**示された文章:**
◇ ◇ ◇ ◇ ◇ ◇ ◇
夏が大学受験の天王山と言われる理由
「天王山」とは「勝敗や運命を決する重大な局面」を指す言葉です。1582年の山崎の戦いで、羽柴秀吉が明智光秀を破った際、京都にある天王山をいち早くおさえ、地形を活かして戦いを有利に進めた史実に由来する言葉だと言われています。
なぜ大学受験生にとって夏休みが天王山と呼ばれるのでしょうか?
1年の中でもっともまとまった時間が確保できる時期が夏休み

やはりもっとも大きな理由は「勉強時間の確保」です。平均的な高校の夏休み期間は40日程度かと思いますが、学校の授業がなく、1日の時間を自由に使える40日間を有効活用すれば大きな飛躍を遂げることができます。そこでしっかりと目を向けなければならない現実は「差がつきやすい」時期でもあるということです。
例えば夏休み中に毎日欠かさず10時間の勉強を頑張った高3生のAさんと、5時間頑張ったBさんを比較してみると、
- Aさん 1日10時間×40日=400時間
- Bさん 1日 5時間×40日=200時間
というように、夏休みが終わる40日後には200時間もの差がついてしまうことになります。Bさんの5時間も、学校がある平日を基準に考えれば、それなりに頑張っていると言える勉強時間の長さです。しかし夏休みを普段の平日と一緒にしてはいけません。
夏休みは普段なかなか勉強時間を確保できずにフラストレーションが溜まっていた本気の受験生たちが、待っていましたとばかりに物凄い量の勉強をしてきます。そういうライバルが全国にたくさんいることをしっかりと意識しておきましょう。
仮に夏休みに遅れをとったらどうなってしまうのかも考えてみましょう。例えば上記のBさんは、Aさんに対して200時間負けていることになります。この200時間を9月以降になんとか取り返してAさんに逆転してやろうと思ったら、何日間ぐらいかかると思いますか?
もちろん9月以降、Aさんだって勉強はします。Bさんが必死に頑張って9月以降の平日に毎日Aさんよりも1時間多く勉強したとしても、200時間の遅れを取り戻すのに200日かかります。9月から200日が経過するのは4月頃でしょうから、2月の入試本番をAさんには追い付けない状態のまま迎えることになるのです。
夏休みに必死に頑張るということはAさんのようにライバルを大きく引き離すことができるということであり、夏休みにサボるということはBさんのように取り返しのつかないハンデを背負うことになるということがお分かりいただけたでしょうか?
◇ ◇ ◇ ◇ ◇ ◇ ◇
データセットからの抜粋
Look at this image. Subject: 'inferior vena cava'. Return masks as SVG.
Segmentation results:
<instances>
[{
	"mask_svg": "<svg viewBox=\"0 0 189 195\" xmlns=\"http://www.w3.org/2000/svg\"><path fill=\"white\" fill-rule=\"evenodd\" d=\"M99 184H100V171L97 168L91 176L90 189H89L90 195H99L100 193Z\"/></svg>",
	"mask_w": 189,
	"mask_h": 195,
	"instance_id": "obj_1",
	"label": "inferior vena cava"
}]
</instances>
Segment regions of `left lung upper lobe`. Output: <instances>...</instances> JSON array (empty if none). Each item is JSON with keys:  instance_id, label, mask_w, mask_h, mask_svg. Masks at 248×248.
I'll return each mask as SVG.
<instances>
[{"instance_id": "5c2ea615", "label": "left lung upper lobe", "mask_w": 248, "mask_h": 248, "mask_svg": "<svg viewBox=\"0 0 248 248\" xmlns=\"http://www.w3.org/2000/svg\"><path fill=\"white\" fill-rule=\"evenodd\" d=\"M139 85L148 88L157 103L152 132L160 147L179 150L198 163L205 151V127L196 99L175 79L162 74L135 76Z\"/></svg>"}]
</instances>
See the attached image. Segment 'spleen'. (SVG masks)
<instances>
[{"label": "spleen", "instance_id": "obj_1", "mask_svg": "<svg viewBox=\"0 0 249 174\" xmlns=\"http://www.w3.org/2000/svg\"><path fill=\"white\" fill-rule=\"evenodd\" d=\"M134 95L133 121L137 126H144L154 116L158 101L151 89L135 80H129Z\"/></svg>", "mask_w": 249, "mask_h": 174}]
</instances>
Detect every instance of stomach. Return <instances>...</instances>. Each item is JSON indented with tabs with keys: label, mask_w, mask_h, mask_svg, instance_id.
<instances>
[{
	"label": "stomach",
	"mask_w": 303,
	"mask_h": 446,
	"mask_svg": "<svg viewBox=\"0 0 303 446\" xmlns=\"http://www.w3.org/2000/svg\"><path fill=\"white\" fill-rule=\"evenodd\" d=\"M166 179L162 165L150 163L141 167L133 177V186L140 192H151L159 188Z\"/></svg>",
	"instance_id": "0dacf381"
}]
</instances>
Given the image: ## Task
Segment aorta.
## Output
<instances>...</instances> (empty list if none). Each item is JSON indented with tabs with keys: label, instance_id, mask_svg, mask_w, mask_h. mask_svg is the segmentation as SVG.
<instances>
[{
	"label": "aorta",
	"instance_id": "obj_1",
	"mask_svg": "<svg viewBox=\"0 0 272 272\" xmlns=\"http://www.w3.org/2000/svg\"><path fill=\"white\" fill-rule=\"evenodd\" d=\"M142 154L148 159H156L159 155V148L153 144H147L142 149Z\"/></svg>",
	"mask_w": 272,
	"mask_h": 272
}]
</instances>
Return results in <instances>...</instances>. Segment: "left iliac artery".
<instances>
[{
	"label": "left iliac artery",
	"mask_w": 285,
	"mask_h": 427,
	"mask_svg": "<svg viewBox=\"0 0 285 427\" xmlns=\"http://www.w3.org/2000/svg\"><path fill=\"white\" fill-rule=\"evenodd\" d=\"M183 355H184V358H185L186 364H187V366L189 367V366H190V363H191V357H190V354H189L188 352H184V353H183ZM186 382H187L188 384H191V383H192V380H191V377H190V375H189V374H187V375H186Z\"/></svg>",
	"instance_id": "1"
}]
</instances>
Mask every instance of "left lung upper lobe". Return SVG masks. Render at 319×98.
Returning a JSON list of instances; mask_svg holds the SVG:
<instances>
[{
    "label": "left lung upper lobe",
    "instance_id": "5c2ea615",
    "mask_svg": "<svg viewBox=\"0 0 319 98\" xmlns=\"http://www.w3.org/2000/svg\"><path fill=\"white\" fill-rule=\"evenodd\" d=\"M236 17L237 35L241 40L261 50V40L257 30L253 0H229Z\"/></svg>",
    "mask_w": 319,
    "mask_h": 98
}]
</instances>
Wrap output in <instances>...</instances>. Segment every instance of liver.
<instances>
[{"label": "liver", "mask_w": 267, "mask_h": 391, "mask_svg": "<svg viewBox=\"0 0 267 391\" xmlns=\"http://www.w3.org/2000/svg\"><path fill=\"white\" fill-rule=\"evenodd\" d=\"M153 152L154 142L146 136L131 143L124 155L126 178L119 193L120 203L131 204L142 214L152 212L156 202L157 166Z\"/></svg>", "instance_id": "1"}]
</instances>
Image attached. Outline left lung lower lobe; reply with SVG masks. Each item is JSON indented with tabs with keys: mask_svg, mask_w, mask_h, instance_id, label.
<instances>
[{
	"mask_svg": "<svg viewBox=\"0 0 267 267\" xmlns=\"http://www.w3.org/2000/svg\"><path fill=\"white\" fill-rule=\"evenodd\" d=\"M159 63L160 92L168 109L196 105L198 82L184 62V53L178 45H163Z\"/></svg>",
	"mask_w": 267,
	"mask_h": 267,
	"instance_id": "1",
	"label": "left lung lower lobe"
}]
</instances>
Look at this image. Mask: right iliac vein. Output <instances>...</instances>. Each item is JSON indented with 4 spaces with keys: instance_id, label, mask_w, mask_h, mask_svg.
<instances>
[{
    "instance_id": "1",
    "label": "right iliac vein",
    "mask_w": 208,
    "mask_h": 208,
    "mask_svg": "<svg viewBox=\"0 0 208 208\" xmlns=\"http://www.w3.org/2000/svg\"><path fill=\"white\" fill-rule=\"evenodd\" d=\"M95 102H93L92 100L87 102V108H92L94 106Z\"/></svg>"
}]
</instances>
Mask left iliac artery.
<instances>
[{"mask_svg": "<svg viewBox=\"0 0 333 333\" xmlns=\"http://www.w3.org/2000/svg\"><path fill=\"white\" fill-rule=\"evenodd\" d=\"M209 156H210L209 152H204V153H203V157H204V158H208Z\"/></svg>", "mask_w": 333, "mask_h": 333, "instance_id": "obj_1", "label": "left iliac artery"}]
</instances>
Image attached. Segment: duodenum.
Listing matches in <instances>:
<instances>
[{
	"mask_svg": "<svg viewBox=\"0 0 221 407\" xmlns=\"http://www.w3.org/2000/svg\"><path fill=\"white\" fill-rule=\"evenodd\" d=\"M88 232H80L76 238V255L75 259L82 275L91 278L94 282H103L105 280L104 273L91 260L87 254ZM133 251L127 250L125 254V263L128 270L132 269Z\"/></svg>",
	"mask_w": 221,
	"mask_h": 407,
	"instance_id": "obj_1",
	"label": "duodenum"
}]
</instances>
◇ ◇ ◇ ◇ ◇ ◇ ◇
**やること:**
• a. 夏の受験勉強についての文章によると、「天王山」という言葉はどの戦いの史実から来ているとされていますか。
• b. 夏の受験勉強についての文章を、最後の文のあとから書き進めてください。

**答えの一覧:**
• a. 1582年の山崎の戦いで、羽柴秀吉が明智光秀を破ったときの史実から来ているとされています。

• b.
夏休みの勉強量が、受験生としての勉強の総量に大きく影響するこの事実は、まさに夏が受験の天王山であることを示しています。
夏休み期間での勉強がその後にもたらす好影響
夏休みに頑張った受験生は9月以降の過ごし方においても多くのメリットを享受できるという事実があります。夏休み期間に毎日10時間の勉強を頑張った上記のAさんであれば、恐らく下記のようなスキル・感覚を手に入れることになります。
①長時間勉強することが苦しくなくなる
②長時間勉強できないモヤモヤから、時間の使い方を工夫する
③勉強の勘どころが分かっており効率のよい勉強ができるようになる
④夏に伸びたことからくる自信がモチベーションを高める
①については想像しやすいと思いますが、長時間勉強への耐性が獲得できるため、9月以降の土日や冬休み期間なども長時間集中して勉強に取り組めるようになります。
また、②については私もよく生徒から相談をうけるのですが、夏休みに真剣に取り組んでいた受験生ほど、学校が始まると十分な勉強時間が確保できないことにフラストレーションを抱く傾向があります。そして、勉強時間を少しでも多く確保できるよう自ら時間の使い方を工夫し始めます。早起きをしたり、隙間時間を上手く使ったり、夏にできていた状態を理想として、そこに近づけるための工夫をするようになり、結果的に9月以降もライバルより中身の濃い日々を過ごせるようになります。
そして見ていると、そうやって捻出した平日の勉強時間でおこなう勉強内容も夏休み前から一段階進化しているように思います。夏の40日間にしっかりと勉強時間をかけ、様々な試行錯誤をしてきた受験生は、知らず知らずのうちに自分に合った勉強法や勉強リズムを体得していきます。これは努力を重ねた人にしか到達できない世界であり、わずかな時間の中でも効果を最大化する自分なりの方法を見出し、それを使って9月以降も効果的な学習をおこなえるようになります。これが③に挙げた内容です。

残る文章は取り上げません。